Task instructions: Each line in the entries below that holds the string "images" must be copied.

Records:
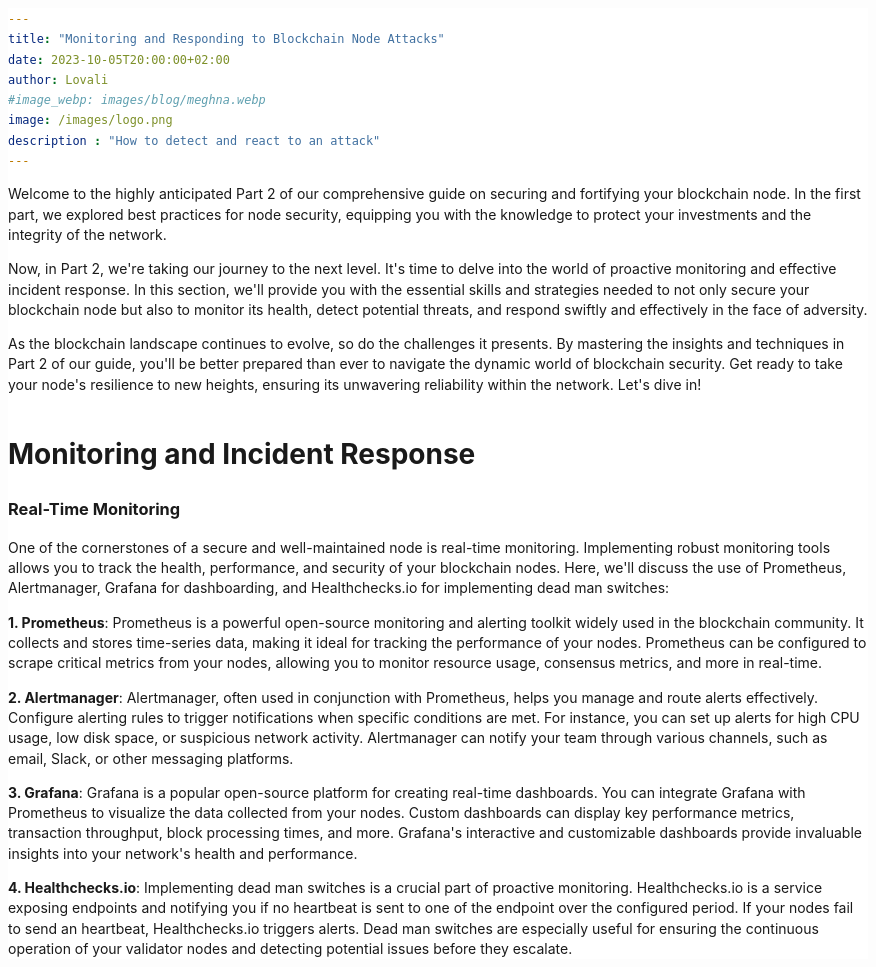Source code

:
 ```yaml
---
title: "Monitoring and Responding to Blockchain Node Attacks"
date: 2023-10-05T20:00:00+02:00
author: Lovali
#image_webp: images/blog/meghna.webp
image: /images/logo.png
description : "How to detect and react to an attack"
---
```



Welcome to the highly anticipated Part 2 of our comprehensive guide on securing and fortifying your blockchain node. In the first part, we explored best practices for node security, equipping you with the knowledge to protect your investments and the integrity of the network.

Now, in Part 2, we're taking our journey to the next level. It's time to delve into the world of proactive monitoring and effective incident response. In this section, we'll provide you with the essential skills and strategies needed to not only secure your blockchain node but also to monitor its health, detect potential threats, and respond swiftly and effectively in the face of adversity.

As the blockchain landscape continues to evolve, so do the challenges it presents. By mastering the insights and techniques in Part 2 of our guide, you'll be better prepared than ever to navigate the dynamic world of blockchain security. Get ready to take your node's resilience to new heights, ensuring its unwavering reliability within the network. Let's dive in!

# Monitoring and Incident Response

### Real-Time Monitoring

One of the cornerstones of a secure and well-maintained node is real-time monitoring. Implementing robust monitoring tools allows you to track the health, performance, and security of your blockchain nodes. Here, we'll discuss the use of Prometheus, Alertmanager, Grafana for dashboarding, and Healthchecks.io for implementing dead man switches:

**1. Prometheus**: Prometheus is a powerful open-source monitoring and alerting toolkit widely used in the blockchain community. It collects and stores time-series data, making it ideal for tracking the performance of your nodes. Prometheus can be configured to scrape critical metrics from your nodes, allowing you to monitor resource usage, consensus metrics, and more in real-time.

**2. Alertmanager**: Alertmanager, often used in conjunction with Prometheus, helps you manage and route alerts effectively. Configure alerting rules to trigger notifications when specific conditions are met. For instance, you can set up alerts for high CPU usage, low disk space, or suspicious network activity. Alertmanager can notify your team through various channels, such as email, Slack, or other messaging platforms.

**3. Grafana**: Grafana is a popular open-source platform for creating real-time dashboards. You can integrate Grafana with Prometheus to visualize the data collected from your nodes. Custom dashboards can display key performance metrics, transaction throughput, block processing times, and more. Grafana's interactive and customizable dashboards provide invaluable insights into your network's health and performance.

**4. Healthchecks.io**: Implementing dead man switches is a crucial part of proactive monitoring. Healthchecks.io is a service exposing endpoints and notifying you if no heartbeat is sent to one of the endpoint over the configured period. If your nodes fail to send an heartbeat, Healthchecks.io triggers alerts. Dead man switches are especially useful for ensuring the continuous operation of your validator nodes and detecting potential issues before they escalate.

Solution to the problem:
#image_webp: images/blog/meghna.webp
image: /images/logo.png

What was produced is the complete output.